── Excerpted records

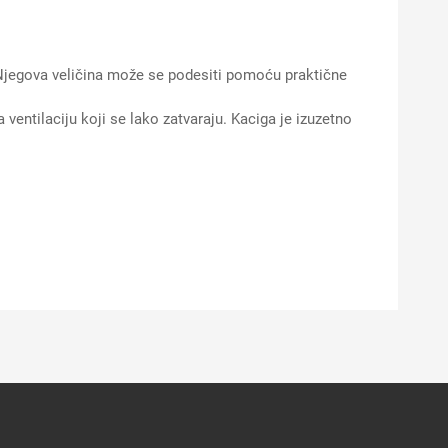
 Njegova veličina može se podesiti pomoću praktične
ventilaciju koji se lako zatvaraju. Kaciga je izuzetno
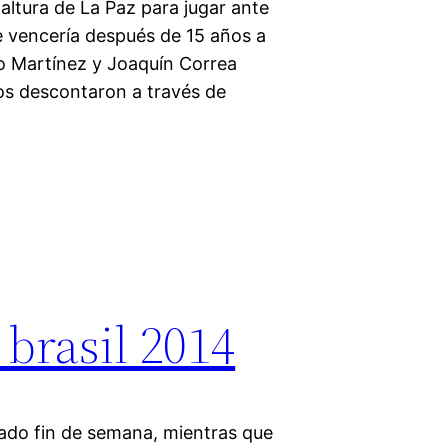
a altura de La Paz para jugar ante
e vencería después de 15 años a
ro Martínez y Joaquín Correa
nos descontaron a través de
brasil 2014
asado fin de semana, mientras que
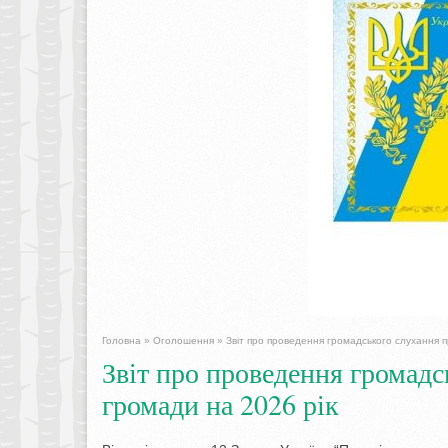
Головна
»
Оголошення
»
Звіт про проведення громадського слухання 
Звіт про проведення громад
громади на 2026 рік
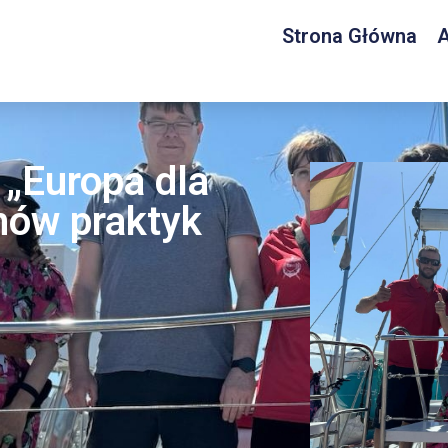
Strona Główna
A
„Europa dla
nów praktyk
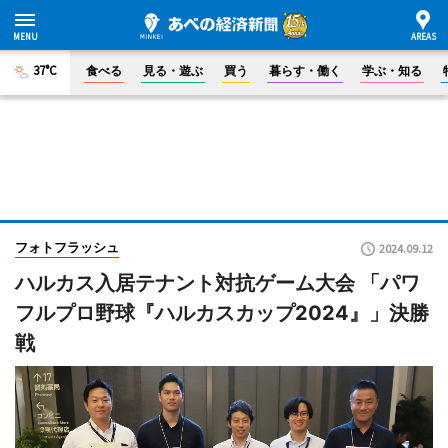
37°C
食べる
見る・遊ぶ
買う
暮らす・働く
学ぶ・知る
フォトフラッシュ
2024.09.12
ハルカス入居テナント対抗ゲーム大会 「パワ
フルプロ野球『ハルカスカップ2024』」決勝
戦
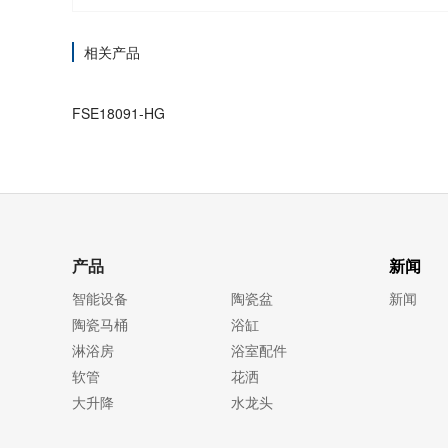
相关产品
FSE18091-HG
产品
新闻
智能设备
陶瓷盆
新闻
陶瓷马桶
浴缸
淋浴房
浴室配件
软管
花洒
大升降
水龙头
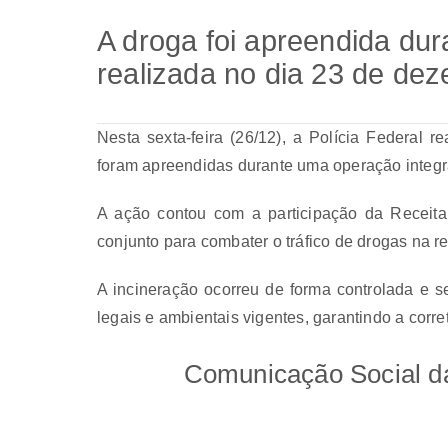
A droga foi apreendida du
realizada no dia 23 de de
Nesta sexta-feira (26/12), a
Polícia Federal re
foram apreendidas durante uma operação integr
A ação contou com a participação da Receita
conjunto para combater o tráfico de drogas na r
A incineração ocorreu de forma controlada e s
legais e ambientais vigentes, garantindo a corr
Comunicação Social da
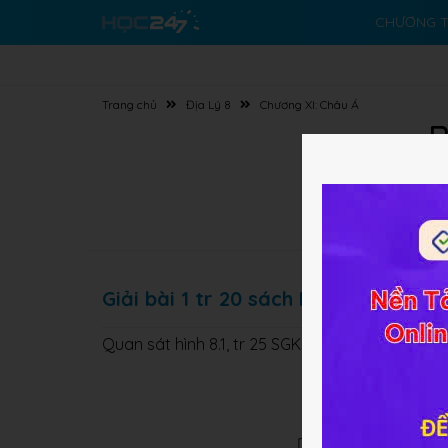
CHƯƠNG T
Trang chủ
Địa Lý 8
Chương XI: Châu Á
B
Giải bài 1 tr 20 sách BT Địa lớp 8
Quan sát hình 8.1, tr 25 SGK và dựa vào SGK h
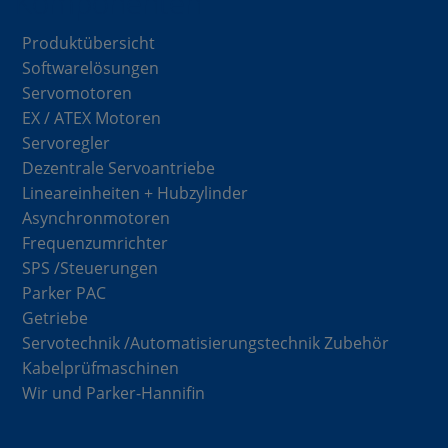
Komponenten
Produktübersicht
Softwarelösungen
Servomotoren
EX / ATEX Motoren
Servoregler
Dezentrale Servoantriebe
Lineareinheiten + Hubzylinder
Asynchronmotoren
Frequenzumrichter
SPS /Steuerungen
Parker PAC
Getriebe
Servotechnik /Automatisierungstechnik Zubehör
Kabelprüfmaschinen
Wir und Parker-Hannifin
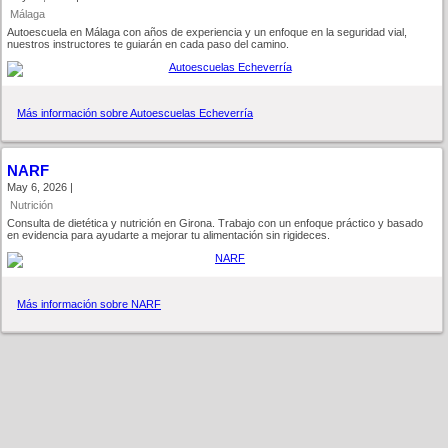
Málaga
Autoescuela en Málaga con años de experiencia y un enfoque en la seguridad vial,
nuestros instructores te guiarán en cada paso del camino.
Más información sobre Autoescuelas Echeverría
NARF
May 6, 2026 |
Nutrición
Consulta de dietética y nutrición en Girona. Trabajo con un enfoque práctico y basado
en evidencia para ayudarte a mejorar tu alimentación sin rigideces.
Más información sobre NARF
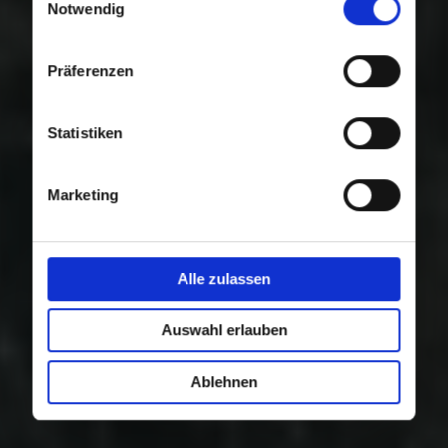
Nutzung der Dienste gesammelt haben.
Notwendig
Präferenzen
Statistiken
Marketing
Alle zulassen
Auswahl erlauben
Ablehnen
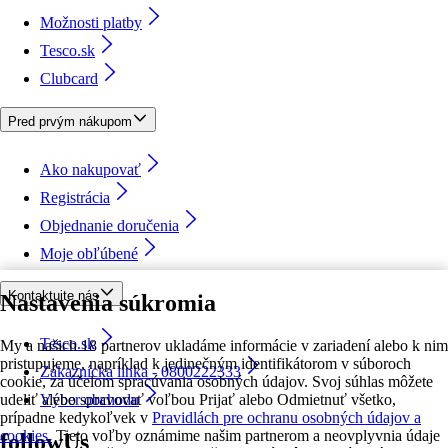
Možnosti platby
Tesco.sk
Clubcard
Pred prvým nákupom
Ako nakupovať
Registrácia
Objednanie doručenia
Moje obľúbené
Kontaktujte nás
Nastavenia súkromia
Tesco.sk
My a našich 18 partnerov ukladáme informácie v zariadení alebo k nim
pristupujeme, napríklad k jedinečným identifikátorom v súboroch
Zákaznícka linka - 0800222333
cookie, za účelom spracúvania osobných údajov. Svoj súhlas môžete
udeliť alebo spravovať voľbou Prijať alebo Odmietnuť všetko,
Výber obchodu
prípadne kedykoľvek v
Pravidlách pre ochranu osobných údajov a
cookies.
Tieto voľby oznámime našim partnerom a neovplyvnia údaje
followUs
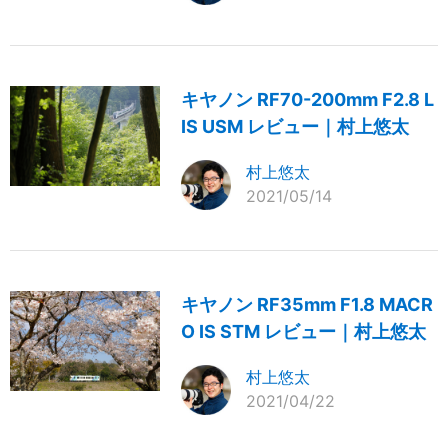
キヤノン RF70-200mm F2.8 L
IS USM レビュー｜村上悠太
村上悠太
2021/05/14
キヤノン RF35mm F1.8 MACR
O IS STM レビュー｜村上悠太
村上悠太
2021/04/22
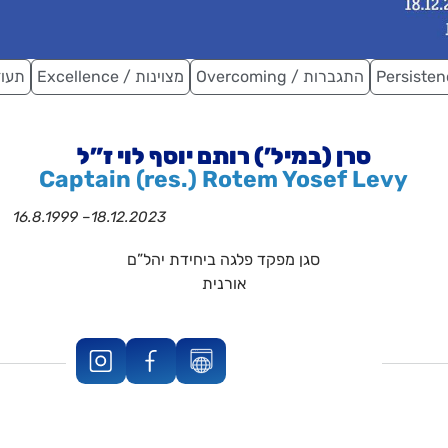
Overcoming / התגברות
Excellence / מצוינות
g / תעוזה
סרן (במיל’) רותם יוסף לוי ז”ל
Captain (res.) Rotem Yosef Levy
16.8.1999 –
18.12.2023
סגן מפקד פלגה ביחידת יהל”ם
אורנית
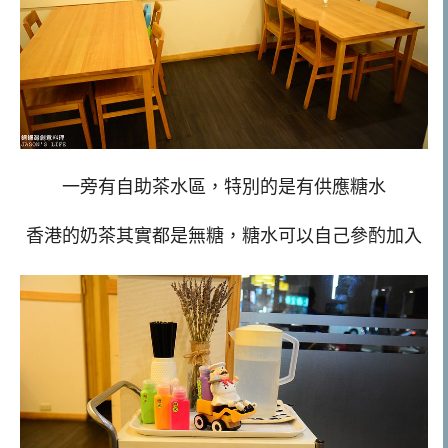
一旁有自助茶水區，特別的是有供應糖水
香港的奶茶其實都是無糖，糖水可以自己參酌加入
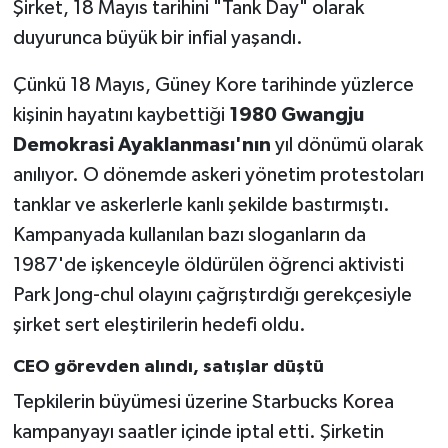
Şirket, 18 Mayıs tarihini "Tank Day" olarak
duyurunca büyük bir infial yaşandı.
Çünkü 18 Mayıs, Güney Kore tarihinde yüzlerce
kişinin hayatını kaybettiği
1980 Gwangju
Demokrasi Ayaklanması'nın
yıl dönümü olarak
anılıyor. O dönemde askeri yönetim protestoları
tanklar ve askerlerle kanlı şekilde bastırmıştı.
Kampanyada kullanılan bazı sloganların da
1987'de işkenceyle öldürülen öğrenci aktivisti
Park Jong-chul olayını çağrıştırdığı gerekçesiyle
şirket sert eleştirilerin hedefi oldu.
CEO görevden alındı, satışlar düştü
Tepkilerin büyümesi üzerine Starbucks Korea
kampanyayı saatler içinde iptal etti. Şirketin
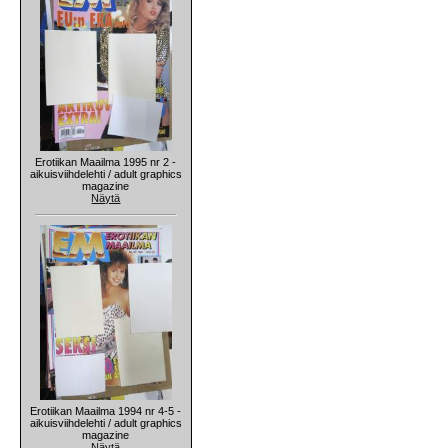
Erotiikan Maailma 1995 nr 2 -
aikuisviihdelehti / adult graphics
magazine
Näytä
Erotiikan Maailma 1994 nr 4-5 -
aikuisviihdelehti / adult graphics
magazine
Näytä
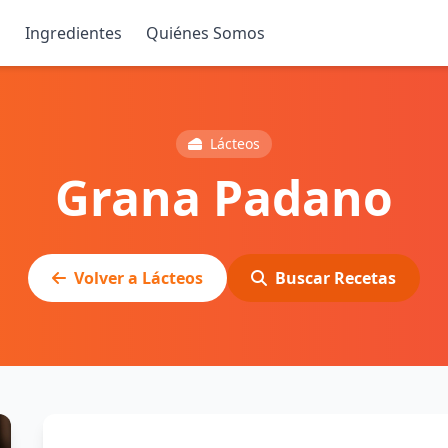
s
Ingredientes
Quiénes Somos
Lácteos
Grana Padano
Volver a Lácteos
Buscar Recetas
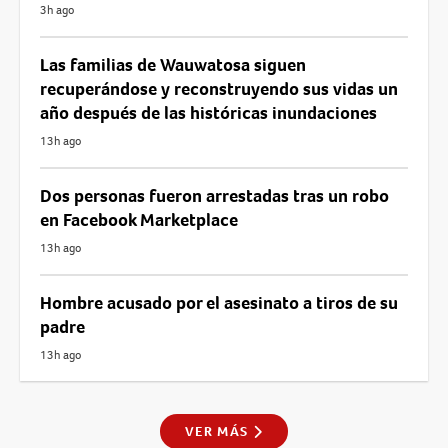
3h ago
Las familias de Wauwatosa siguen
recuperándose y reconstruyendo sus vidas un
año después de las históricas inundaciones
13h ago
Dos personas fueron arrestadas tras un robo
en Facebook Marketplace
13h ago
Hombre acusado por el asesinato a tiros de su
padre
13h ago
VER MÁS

────

**Required work**
Copy out the text of every row word for word, leaving out the pictures.

**Reply**
 Njegova veličina može se podesiti pomoću praktične
ventilaciju koji se lako zatvaraju. Kaciga je izuzetno
a altura de La Paz para jugar ante
e vencería después de 15 años a
ro Martínez y Joaquín Correa
nos descontaron a través de
brasil 2014
asado fin de semana, mientras que
Головна
»
Оголошення
»
Звіт про проведення громадського слухання 
Звіт про проведення громад
громади на 2026 рік
Strona Główna
A
„Europa dla
nów praktyk
37°C
食べる
見る・遊ぶ
買う
暮らす・働く
学ぶ・知る
フォトフラッシュ
2024.09.12
ハルカス入居テナント対抗ゲーム大会 「パワ
フルプロ野球『ハルカスカップ2024』」決勝
戦
相关产品
FSE18091-HG
产品
新闻
智能设备
陶瓷盆
新闻
陶瓷马桶
浴缸
淋浴房
浴室配件
软管
花洒
大升降
水龙头
A droga foi apreendida du
realizada no dia 23 de de
Nesta sexta-feira (26/12), a
Polícia Federal re
foram apreendidas durante uma operação integr
A ação contou com a participação da Receita
conjunto para combater o tráfico de drogas na r
A incineração ocorreu de forma controlada e s
legais e ambientais vigentes, garantindo a corr
Comunicação Social da
CHƯƠNG T
Trang chủ
Địa Lý 8
Chương XI: Châu Á
B
Giải bài 1 tr 20 sách BT Địa lớp 8
Quan sát hình 8.1, tr 25 SGK và dựa vào SGK h
Komponenten
Produktübersicht
Softwarelösungen
Servomotoren
EX / ATEX Motoren
Servoregler
Dezentrale Servoantriebe
Lineareinheiten + Hubzylinder
Asynchronmotoren
Frequenzumrichter
SPS /Steuerungen
Parker PAC
Getriebe
Servotechnik /Automatisierungstechnik Zubehör
Kabelprüfmaschinen
Wir und Parker-Hannifin
Málaga
Autoescuela en Málaga con años de experiencia y un enfoque en la seguridad vial,
nuestros instructores te guiarán en cada paso del camino.
Más información sobre Autoescuelas Echeverría
NARF
May 6, 2026 |
Nutrición
Consulta de dietética y nutrición en Girona. Trabajo con un enfoque práctico y basado
en evidencia para ayudarte a mejorar tu alimentación sin rigideces.
Más información sobre NARF
Nutzung der Dienste gesammelt haben.
Notwendig
Präferenzen
Statistiken
Marketing
Alle zulassen
Auswahl erlauben
Ablehnen
Možnosti platby
Tesco.sk
Clubcard
Pred prvým nákupom
Ako nakupovať
Registrácia
Objednanie doručenia
Moje obľúbené
Kontaktujte nás
Nastavenia súkromia
Tesco.sk
My a našich 18 partnerov ukladáme informácie v zariadení alebo k nim
pristupujeme, napríklad k jedinečným identifikátorom v súboroch
Zákaznícka linka - 0800222333
cookie, za účelom spracúvania osobných údajov. Svoj súhlas môžete
udeliť alebo spravovať voľbou Prijať alebo Odmietnuť všetko,
Výber obchodu
prípadne kedykoľvek v
Pravidlách pre ochranu osobných údajov a
cookies.
Tieto voľby oznámime našim partnerom a neovplyvnia údaje
followUs
キヤノン RF70-200mm F2.8 L
IS USM レビュー｜村上悠太
村上悠太
2021/05/14
キヤノン RF35mm F1.8 MACR
O IS STM レビュー｜村上悠太
村上悠太
2021/04/22
Overcoming / התגברות
Excellence / מצוינות
g / תעוזה
סרן (במיל’) רותם יוסף לוי ז”ל
Captain (res.) Rotem Yosef Levy
16.8.1999 –
18.12.2023
סגן מפקד פלגה ביחידת יהל”ם
אורנית
一旁有自助茶水區，特別的是有供應糖水
香港的奶茶其實都是無糖，糖水可以自己參酌加入
Şirket, 18 Mayıs tarihini "Tank Day" olarak
duyurunca büyük bir infial yaşandı.
Çünkü 18 Mayıs, Güney Kore tarihinde yüzlerce
kişinin hayatını kaybettiği
1980 Gwangju
Demokrasi Ayaklanması'nın
yıl dönümü olarak
anılıyor. O dönemde askeri yönetim protestoları
tanklar ve askerlerle kanlı şekilde bastırmıştı.
Kampanyada kullanılan bazı sloganların da
1987'de işkenceyle öldürülen öğrenci aktivisti
Park Jong-chul olayını çağrıştırdığı gerekçesiyle
şirket sert eleştirilerin hedefi oldu.
CEO görevden alındı, satışlar düştü
Tepkilerin büyümesi üzerine Starbucks Korea
kampanyayı saatler içinde iptal etti. Şirketin
Erotiikan Maailma 1995 nr 2 -
aikuisviihdelehti / adult graphics
magazine
Näytä
Erotiikan Maailma 1994 nr 4-5 -
aikuisviihdelehti / adult graphics
magazine
Näytä
s
Ingredientes
Quiénes Somos
Lácteos
Grana Padano
Volver a Lácteos
Buscar Recetas
3h ago
Las familias de Wauwatosa siguen
recuperándose y reconstruyendo sus vidas un
año después de las históricas inundaciones
13h ago
Dos personas fueron arrestadas tras un robo
en Facebook Marketplace
13h ago
Hombre acusado por el asesinato a tiros de su
padre
13h ago
VER MÁS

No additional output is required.